Each filing may contain information about multiple companies, with each identified by a different filer_count. For each company there are several different potential types of information provide in distinct named “blocks” (business_address, company_data, filing_values, mail_address, and former_company). Each block type needs to be extracted and pivoted independently to avoid column name collisions and because they don’t all have the same set of block_count and filer_count values.

After they’ve been pivoted, the blocks are merged together into two disinct tables:

  • per-filing company and filing information

  • the history of company name changes

This information is used elsewhere for matching SEC 10-K filers to EIA utilities and for identifying the companies that are mentioned in the unstructured Exhibit 21 attachements.

There is a 1-to-1 correspondence between the company_data and filing_values blocks, and virtually all business_address blocks (99.9%), but a substantial number (~5%) of mail_address blocks do not share index values with any company_data or filing_values blocks, and are ultimately dropped. The former_company blocks contain a large amount of duplicative data, but can be associated with a central_index_key value for later association with an individual SEC 10-K filer.

Further processing that standardizes the contents of these tables is deferred to separate downstream core assets.

pudl.transform.sec10k.core_sec10k__quarterly_company_information(_core_sec10k__quarterly_company_information: pandas.DataFrame) pandas.DataFrame[source]

Clean and standardize the contents of the SEC 10-K company information table.

pudl.transform.sec10k.core_sec10k__changelog_company_name(_core_sec10k__changelog_company_name: pandas.DataFrame) pandas.DataFrame[source]

Clean and standardize the SEC 10-K company name changelog table.

Every filing that references a company independently reports the history of its name changes, so after combining them we end up with many copies of the name change histories for some companies. We deduplicate the combined history and keep only a single instance of each reported name change.

There are a handful of cases in which the same name change events seem to have been reported differently in different filings (slightly different company names or dates) which make the results here imperfect, but for the most part it works well.

pudl.transform.sec10k.core_sec10k__parents_and_subsidiaries(raw_sec10k__parents_and_subsidiaries: pandas.DataFrame) pandas.DataFrame[source]

Standardize the contents of the SEC 10-K parents and subsidiaries table.

pudl.transform.sec10k.core_sec10k__quarterly_exhibit_21_company_ownership(raw_sec10k__exhibit_21_company_ownership: pandas.DataFrame) pandas.DataFrame[source]

Standardize the contents of the SEC 10-K exhibit 21 company ownership table.

pudl.transform.sec10k.core_sec10k__assn_sec10k_filers_and_eia_utilities(core_sec10k__parents_and_subsidiaries: pandas.DataFrame) pandas.DataFrame[source]
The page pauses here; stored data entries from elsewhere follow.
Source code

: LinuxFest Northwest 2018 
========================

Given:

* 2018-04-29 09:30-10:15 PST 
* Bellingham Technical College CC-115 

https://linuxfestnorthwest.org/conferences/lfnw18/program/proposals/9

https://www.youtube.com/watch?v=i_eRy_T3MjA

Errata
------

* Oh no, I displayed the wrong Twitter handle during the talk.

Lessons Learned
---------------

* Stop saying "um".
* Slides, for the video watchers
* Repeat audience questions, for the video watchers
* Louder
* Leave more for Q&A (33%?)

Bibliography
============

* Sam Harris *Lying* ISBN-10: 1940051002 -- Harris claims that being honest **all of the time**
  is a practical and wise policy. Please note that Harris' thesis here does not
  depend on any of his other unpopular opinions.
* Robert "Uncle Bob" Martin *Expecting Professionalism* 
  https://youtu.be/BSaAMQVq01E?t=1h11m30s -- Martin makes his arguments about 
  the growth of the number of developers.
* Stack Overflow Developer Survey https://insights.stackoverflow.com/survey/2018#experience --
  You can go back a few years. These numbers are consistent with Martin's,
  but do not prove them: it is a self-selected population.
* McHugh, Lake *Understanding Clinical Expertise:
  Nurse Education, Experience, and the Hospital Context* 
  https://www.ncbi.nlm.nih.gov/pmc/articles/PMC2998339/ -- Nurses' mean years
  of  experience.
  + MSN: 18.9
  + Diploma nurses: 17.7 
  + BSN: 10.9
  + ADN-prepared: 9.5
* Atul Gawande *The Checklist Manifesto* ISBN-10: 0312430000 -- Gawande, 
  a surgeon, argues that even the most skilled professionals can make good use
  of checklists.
Create an association table between SEC 10-K companies and EIA utilities.

We are retroactively extracting this simple association table (crosswalk) from the un-normalized parent/subsidiary relationships handed off from the SEC process upstream so it is available as an easy to understand core table.
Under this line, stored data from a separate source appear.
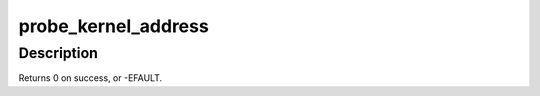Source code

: .. -*- coding: utf-8; mode: rst -*-
.. src-file: include/linux/uaccess.h

.. _`probe_kernel_address`:

probe_kernel_address
====================

.. c:function::  probe_kernel_address( addr,  retval)

    safely attempt to read from a location

    :param  addr:
        address to read from

    :param  retval:
        read into this variable

.. _`probe_kernel_address.description`:

Description
-----------

Returns 0 on success, or -EFAULT.

.. This file was automatic generated / don't edit.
Because we accept only the single, highest probability match from the Splink record linkage process, we expect a 1-to-1 relationship between these IDs. Note that most companies in this table have no CIK because most records come from the unstructured Exhibit 21 data, and most that do have a CIK have no EIA Utility ID because most companies are not utilities, and most utilities are still unmatched.